= What you need to do =
A. Translate into Spanish the following sentence from the passage about reading aloud to children: "Several months back I schlepped a box of books up from the basement."
B. Write the next few sentences of the passage about reading aloud to children, continuing from its final sentence.

Source document Start Marker

But, I digress…meals are the only time Warrior Queen will attend, unless her brother is reading to her…Mr. Man will take a tale whenever. It is a common site to have baby sister in her high chair, and big brother on my lap. We will all be snacking or nibbling something, and I will be reading from a collection my son chose and carted over to the kitchen table. Little Man will have a selection of certain favorites each week. Some of the books so practiced he will “read” them after my run through. Sometimes we alternate pages; sometimes he will recite sections randomly before requesting me to continue. I’m surprised of my love for a read aloud, even when the repetitions are tiresome. The best stories are the ones with an easy, rhythmical cadence; and I have to say I’m quite a good story orator.
I’ve found that Little Man quotes excerpts from his stories randomly throughout the day. One particular prized usage is from one that is tops on my list.
Basically, the pigeon in this series is a toddler…and hilarious…because I don’t have to discipline him. My son’s preferred quote to throw at me is from this book, “It’s not fair. Ducklings get everything.” Usually the life context is correct even if there is no duckling…or cookie involved. If he isn’t particularly distraught with his situation, he will continue a bit further with the dialogue.
Several months back I schlepped a box of books up from the basement. Our shelves were becoming cluttered, so we temporarily retired some of the books I read to my son when he was a baby. Since my fierce sprite is older, they were called back into service. Mr. Man was absolutely delighted and pilfered the selection on the regular for a couple weeks.

Source document End Marker
Record extracts Start Marker

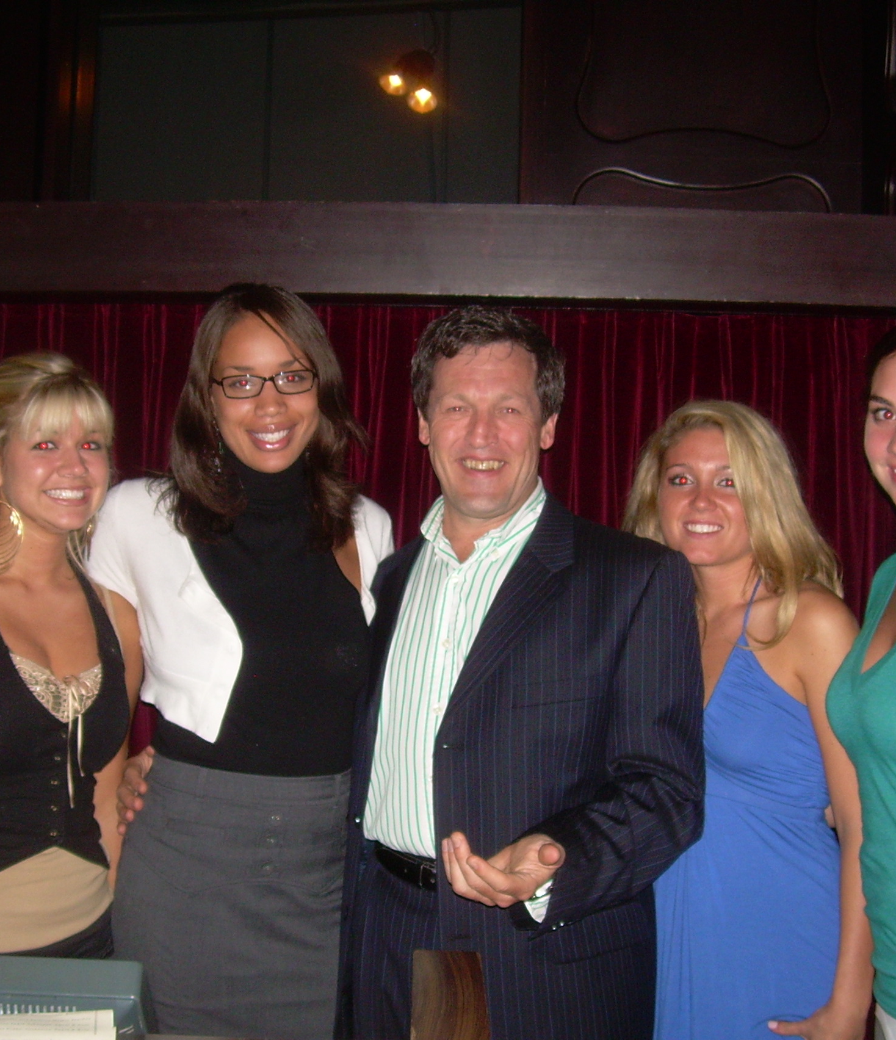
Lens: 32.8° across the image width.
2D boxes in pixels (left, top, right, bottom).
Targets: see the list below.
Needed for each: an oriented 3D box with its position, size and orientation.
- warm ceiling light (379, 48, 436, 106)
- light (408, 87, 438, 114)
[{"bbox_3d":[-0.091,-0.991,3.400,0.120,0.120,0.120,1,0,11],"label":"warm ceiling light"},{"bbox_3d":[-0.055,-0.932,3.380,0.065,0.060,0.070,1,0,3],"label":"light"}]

Record extracts End Marker
Record extracts Start Marker

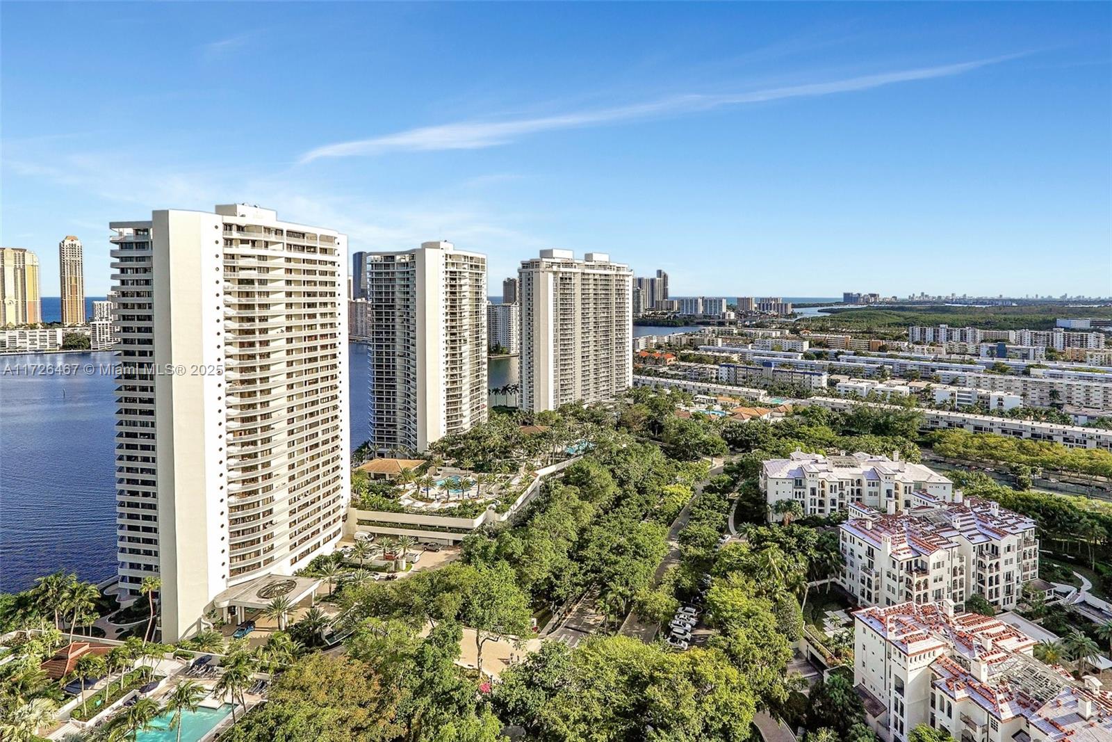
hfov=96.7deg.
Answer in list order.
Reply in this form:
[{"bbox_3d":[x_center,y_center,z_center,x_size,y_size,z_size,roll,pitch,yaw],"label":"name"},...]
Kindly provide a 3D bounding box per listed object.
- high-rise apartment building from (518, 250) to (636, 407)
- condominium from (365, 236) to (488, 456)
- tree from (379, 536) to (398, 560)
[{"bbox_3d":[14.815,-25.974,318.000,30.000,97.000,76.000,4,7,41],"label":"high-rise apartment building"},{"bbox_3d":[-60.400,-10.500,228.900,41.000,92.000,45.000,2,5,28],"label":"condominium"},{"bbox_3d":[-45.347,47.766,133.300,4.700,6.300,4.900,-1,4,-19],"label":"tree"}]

Record extracts End Marker

= Answers to the problems =
A. Hace varios meses subí a cuestas una caja de libros desde el sótano.

B.
The bucket feedings, however, are the purist opportunity for me to read to a captive baby audience, even if she demonstrates no literature preference just yet. The other day is an example of a moment I want to recall easily for the remaining days of my life. Warrior Queen was in her bucket enjoying her bottle. I was sitting on the floor next to her, Mr. Man on my lap. He chose two among the week’s favorites, and as I read Brown Bear my son bobbed his head to the predictable rhythm of the words each and every time I read the story.
When I read Llama Llama Red Pajama, he laughed to himself at each of his favorite parts of the book.
Warrior Queen was rapt on the pictures, drinking peacefully. It was such a small memory, one that would likely evaporate in my family’s story. But, I have these words, and one day when I sit with my mug of tea, I will come across this, and the clearest picture will rush to my mind’s eye. For that brief moment my children won’t be quite so independent…quite so distant.